=== REQUIRED ACTION 1 ===
Reproduce the full patent text on capping containers with container caps, word for word.

=== DOCUMENT EXCERPT ===
§

Method and device for capping containers with container caps

Abstract

A device for capping a container with a container cap, for example in a beverage filling plant, includes an isolator for providing a defined atmosphere in the interior thereof; a capper for capping a container with a container cap, which capper is arranged in the isolator; and a cap production device for producing container caps from a hot melt, for example a plastics melt. The cap production device is arranged outside the isolator, and is interconnected with the isolator or is connected to the isolator via a cap transport tunnel in order to feed produced container caps to the capper.

Claims

1. A device for capping a container with a container cap comprising: an isolator configured to provide a controlled atmosphere in an interior of the isolator; a capper disposed in the isolator and configured to cap the container with the container cap; a cap production device: disposed outside of the isolator, interconnected with the isolator or connected to the isolator via a cap transport tunnel; and configured to produce container caps from a melt and to feed produced container caps to the capper; and a device configured to sterilize the cap production device with a sterilizing gas comprising one or more nozzles configured to direct a gas stream of the sterilizing gas to at least a section of the cap production device, and further configured to contact the cap production device with the sterilizing gas during production of the container caps.

2. The device of claim 1, wherein the device configured to sterilize the cap production device is further configured to provide hydrogen peroxide (H.sub.2O.sub.2) at a concentration of from 100 ppm to 200 ppm.

3. The device of claim 1, further comprising a filler disposed in the isolator and configured to fill the container with a filling product.

4. The device of claim 1, wherein the cap production device comprises a carousel-type machine.

5. The device of claim 1, wherein the at least a section of the cap production device comprises a cap shaping unit.

6. A beverage bottling plant comprising: a filler configured to fill containers with a beverage; and the device of claim 1.

7. The beverage bottling plant of claim 6, wherein the filler is disposed in the isolator.

8. The beverage bottling plant of claim 6, wherein a pitch of the cap production device corresponds to a pitch of the capper.

§

=== REQUIRED ACTION 2 ===
List every line in the rows below that contains the word "Wiener". Case counts.

=== LISTED ENTRIES ===

§

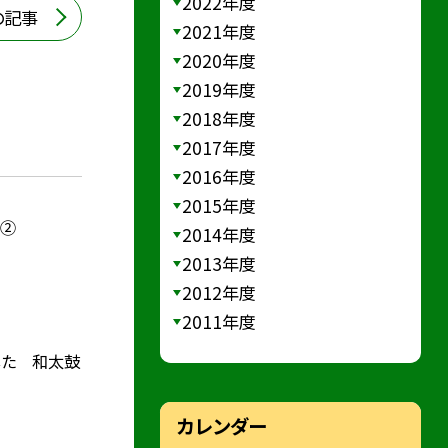
2022年度
の記事
2021年度
2020年度
2019年度
2018年度
2017年度
2016年度
2015年度
）②
2014年度
2013年度
2012年度
2011年度
した 和太鼓
カレンダー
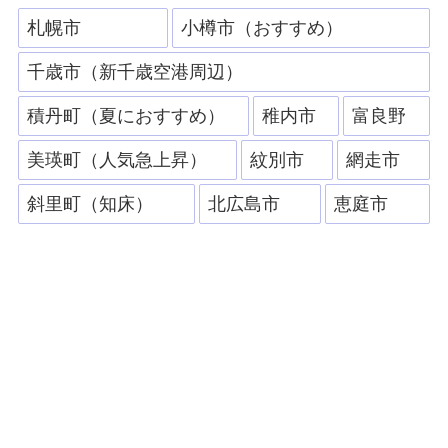
札幌市
小樽市（おすすめ）
千歳市（新千歳空港周辺）
積丹町（夏におすすめ）
稚内市
富良野
美瑛町（人気急上昇）
紋別市
網走市
斜里町（知床）
北広島市
恵庭市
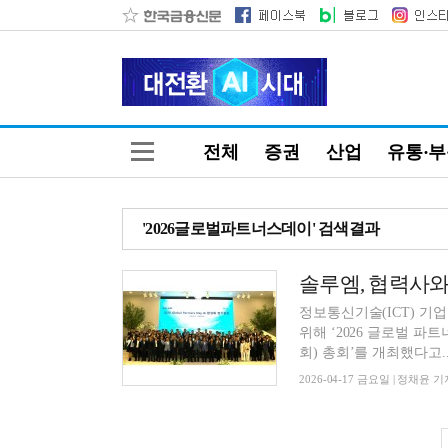
전체
증권
산업
유통·
'2026글로벌파트너스데이' 검색결과
정보통신기술(ICT) 기
위해 ‘2026 글로벌 파트너
회) 총회’를 개최했다고..
2026-04-17 금요일 | 정채윤 기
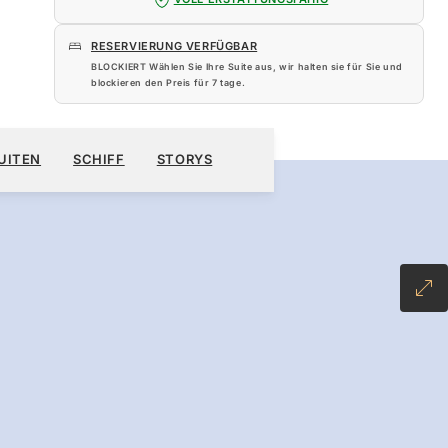
RESERVIERUNG VERFÜGBAR
BLOCKIERT Wählen Sie Ihre Suite aus, wir halten sie für Sie und
blockieren den Preis für
7 tage
.
240 $
KREUZFAHRT BUCHEN
ANGEBOT ANFORDERN
UITEN
SCHIFF
STORYS
INCLUSIVE PLUS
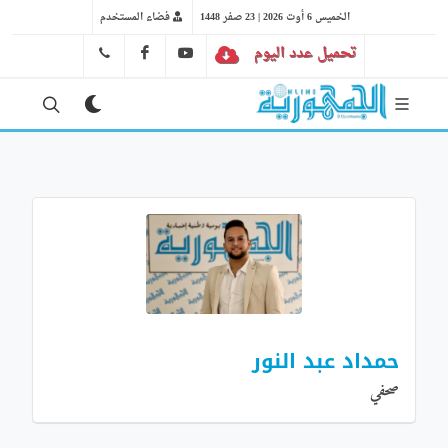
الخميس 6 أوت 2026 | 23 صفر 1448
فضاء المستخدم
تحميل عدد اليوم
YT
FB
41 29 66 89
حمداد عبد النور
صحفي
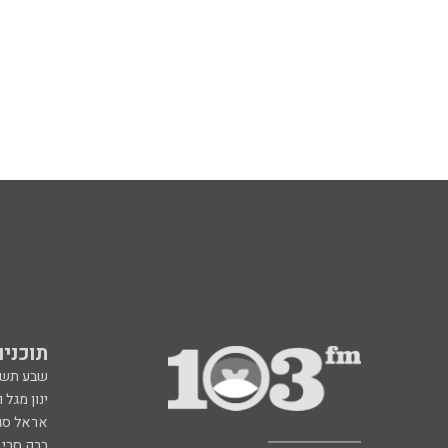
תוכניות fm
שבע תש
ינון מגל 
אראל סג"
ברק סרי 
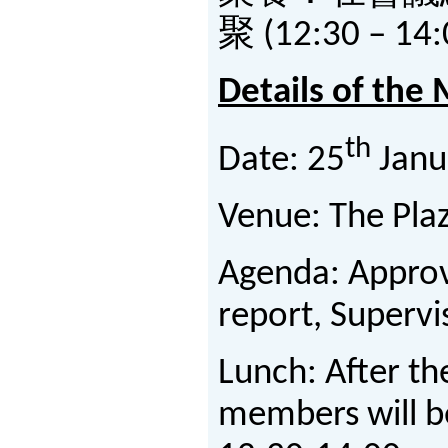
聚 (12:30 –
Details of the
th
Date: 25
Janu
Venue: The Plaz
Agenda: Approva
report, Supervi
Lunch: After th
members will be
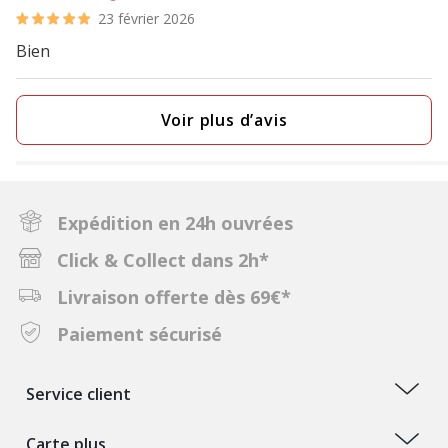
23 février 2026
Bien
Voir plus d’avis
Expédition en 24h ouvrées
Click & Collect dans 2h*
Livraison offerte dès 69€*
Paiement sécurisé
Service client
Carte plus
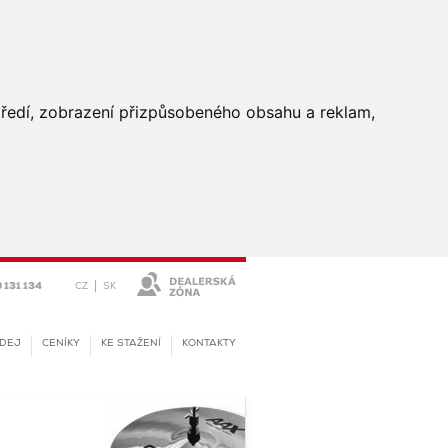
středí, zobrazení přizpůsobeného obsahu a reklam,
|
CZ
SK
 131 134
DEJ
CENÍKY
KE STAŽENÍ
KONTAKTY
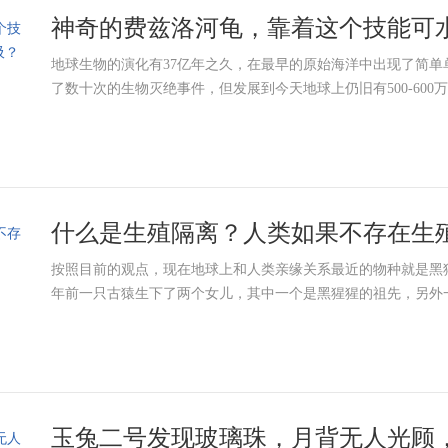
神奇的费兹洛河龟，靠着这个技能可水
地球生物的演化有37亿年之久，在最早的原始海洋中出现了简
了数十次的生物灭绝事件，但发展到今天地球上仍旧有500-600万个
什么是生殖隔离？人类如果不存在生殖
按照目前的观点，现在地球上和人类亲缘关系最近的物种就是黑猩
年前一只古猿生下了两个女儿，其中一个是黑猩猩的祖先，另外一
玉兔二号发现玻璃珠，月背无人光顾，玻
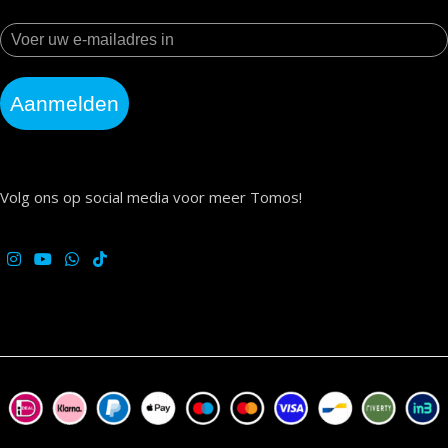
Aanmelden
Volg ons op social media voor meer Tomos!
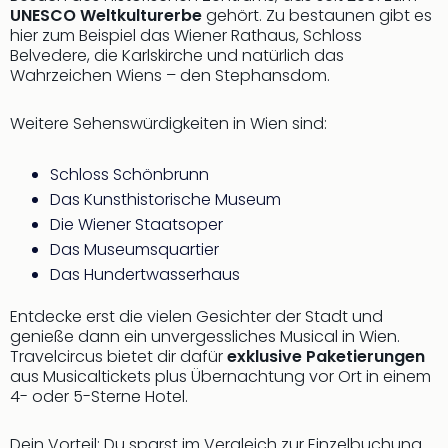
UNESCO Weltkulturerbe
gehört. Zu bestaunen gibt es
hier zum Beispiel das Wiener Rathaus, Schloss
Belvedere, die Karlskirche und natürlich das
Wahrzeichen Wiens – den Stephansdom.
Weitere Sehenswürdigkeiten in Wien sind:
Schloss Schönbrunn
Das Kunsthistorische Museum
Die Wiener Staatsoper
Das Museumsquartier
Das Hundertwasserhaus
Entdecke erst die vielen Gesichter der Stadt und
genieße dann ein unvergessliches Musical in Wien.
Travelcircus bietet dir dafür
exklusive Paketierungen
aus Musicaltickets plus Übernachtung vor Ort in einem
4- oder 5-Sterne Hotel.
Dein Vorteil: Du sparst im Vergleich zur Einzelbuchung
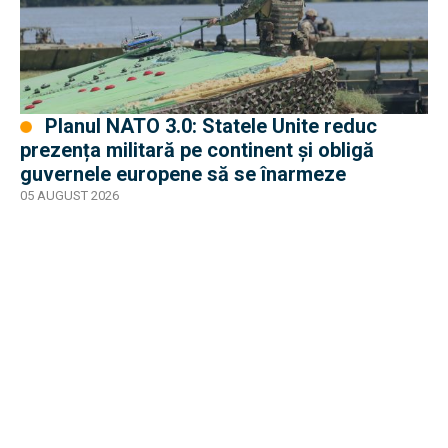
Planul NATO 3.0: Statele Unite reduc
prezența militară pe continent și obligă
guvernele europene să se înarmeze
05 AUGUST 2026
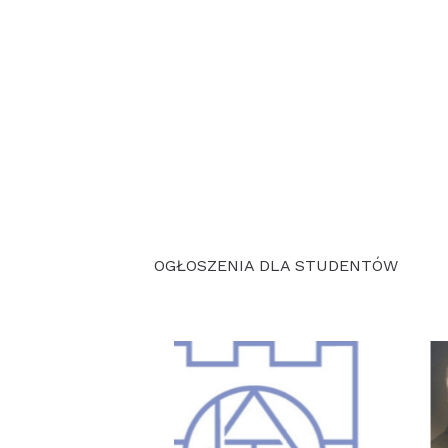
naugurujące działalność
towarzyszenia
uilding…
OGŁOSZENIA DLA STUDENTÓW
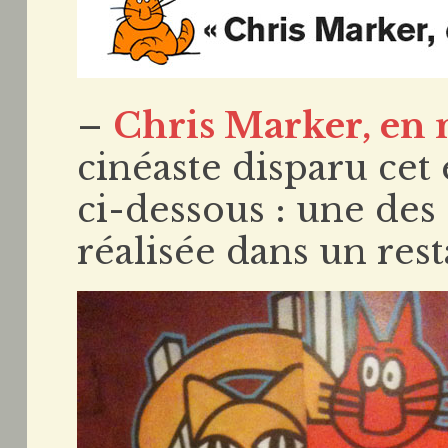
–
Chris Marker, en
cinéaste disparu cet
ci-dessous : une des
réalisée dans un rest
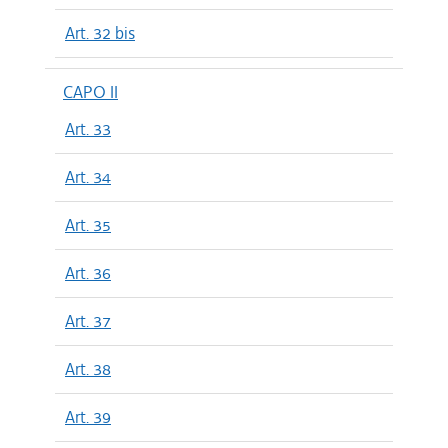
Art. 32 bis
CAPO II
Art. 33
Art. 34
Art. 35
Art. 36
Art. 37
Art. 38
Art. 39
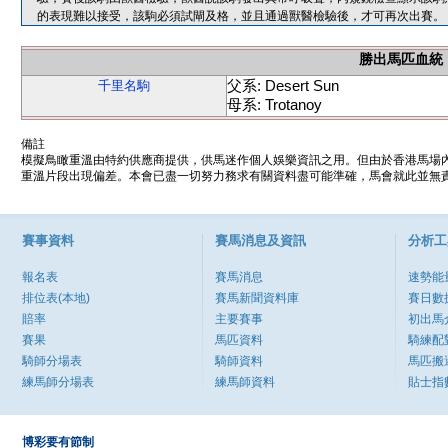
的表現難以接受，該駒必須試閘及格，並且通過獸醫檢驗後，才可再次出賽。
勝出馬匹血統
父系: Desert Sun
千里名駒
母系: Trotanoy
備註
模擬鳥瞰重溫由特約供應商提供，供馬迷作個人娛樂資訊之用。但由於香港馬場
重溫片段出現偏差。本會已盡一切努力務求有關資料盡可能準確，馬會就此並無責
賽事資料
賽馬消息及資訊
分析工
報名表
賽馬消息
速勢能
排位表(本地)
賽馬新聞資料庫
賽日數
賠率
主要賽事
初出馬
賽果
馬匹資料
騎練配
騎師分場表
騎師資料
馬匹搬
練馬師分場表
練馬師資料
貼士指
博彩要有節制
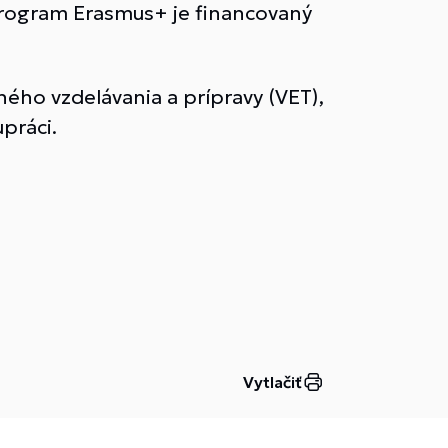
Program Erasmus+ je financovaný
ného vzdelávania a prípravy (VET),
práci.
Vytlačiť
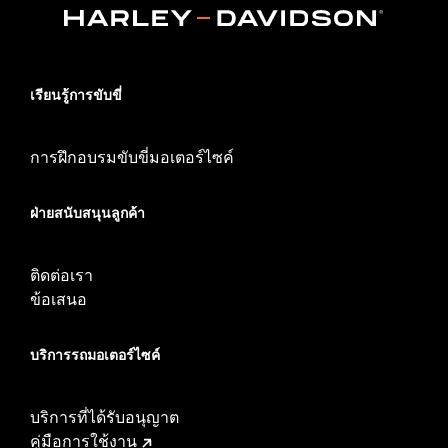
เรียนรู้การขับขี่
การฝึกอบรมขับขี่มอเตอร์ไซค์
ฝ่ายสนับสนุนลูกค้า
ติดต่อเรา
ข้อเสนอ
บริการรถมอเตอร์ไซค์​
บริการที่ได้รับอนุญาต
คู่มือการใช้งาน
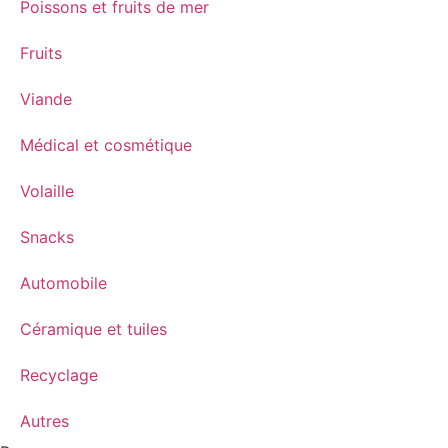
Poissons et fruits de mer
Fruits
Viande
Médical et cosmétique
Volaille
Snacks
Automobile
Céramique et tuiles
Recyclage
Autres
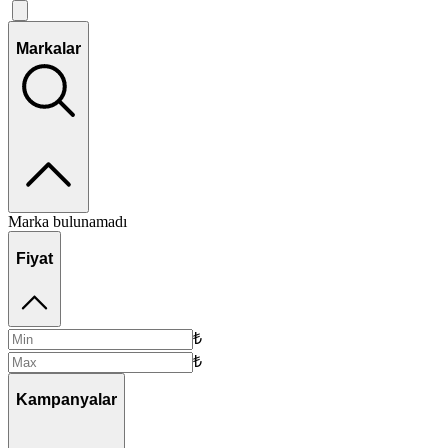
Markalar
Marka bulunamadı
Fiyat
₺
₺
Kampanyalar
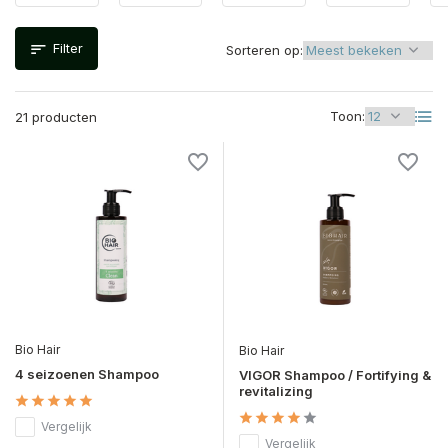
Filter
Sorteren op:
Toon:
21 producten
Bio Hair
Bio Hair
4 seizoenen Shampoo
VIGOR Shampoo / Fortifying &
revitalizing
Vergelijk
Vergelijk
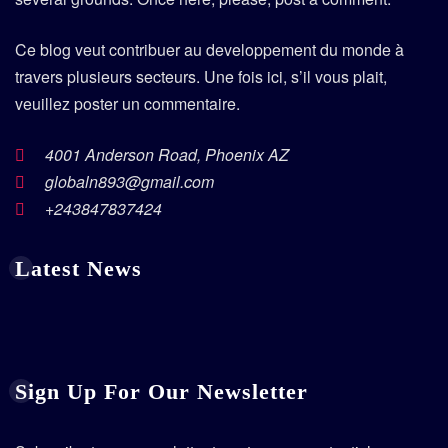
Ce blog veut contribuer au developpement du monde à
travers plusieurs secteurs. Une fois ici, s’il vous plait,
veuillez poster un commentaire.
4001 Anderson Road, Phoenix AZ
globaln893@gmail.com
+243847837424
Latest News
Sign Up For Our Newsletter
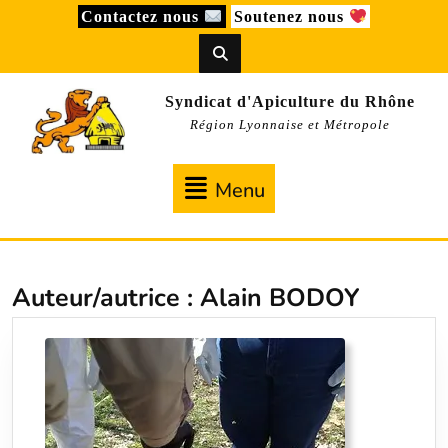
Skip
Contactez nous
Soutenez nous
to
content
Syndicat d'Apiculture du Rhône
Région Lyonnaise et Métropole
Menu
Menu
Auteur/autrice :
Alain BODOY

§

=== WRITTEN REPLY 1 ===
Method and device for capping containers with container caps

Abstract

A device for capping a container with a container cap, for example in a beverage filling plant, includes an isolator for providing a defined atmosphere in the interior thereof; a capper for capping a container with a container cap, which capper is arranged in the isolator; and a cap production device for producing container caps from a hot melt, for example a plastics melt. The cap production device is arranged outside the isolator, and is interconnected with the isolator or is connected to the isolator via a cap transport tunnel in order to feed produced container caps to the capper.

Claims

1. A device for capping a container with a container cap comprising: an isolator configured to provide a controlled atmosphere in an interior of the isolator; a capper disposed in the isolator and configured to cap the container with the container cap; a cap production device: disposed outside of the isolator, interconnected with the isolator or connected to the isolator via a cap transport tunnel; and configured to produce container caps from a melt and to feed produced container caps to the capper; and a device configured to sterilize the cap production device with a sterilizing gas comprising one or more nozzles configured to direct a gas stream of the sterilizing gas to at least a section of the cap production device, and further configured to contact the cap production device with the sterilizing gas during production of the container caps.

2. The device of claim 1, wherein the device configured to sterilize the cap production device is further configured to provide hydrogen peroxide (H.sub.2O.sub.2) at a concentration of from 100 ppm to 200 ppm.

3. The device of claim 1, further comprising a filler disposed in the isolator and configured to fill the container with a filling product.

4. The device of claim 1, wherein the cap production device comprises a carousel-type machine.

5. The device of claim 1, wherein the at least a section of the cap production device comprises a cap shaping unit.

6. A beverage bottling plant comprising: a filler configured to fill containers with a beverage; and the device of claim 1.

7. The beverage bottling plant of claim 6, wherein the filler is disposed in the isolator.

8. The beverage bottling plant of claim 6, wherein a pitch of the cap production device corresponds to a pitch of the capper.

=== WRITTEN REPLY 2 ===
hier zum Beispiel das Wiener Rathaus, Schloss
Die Wiener Staatsoper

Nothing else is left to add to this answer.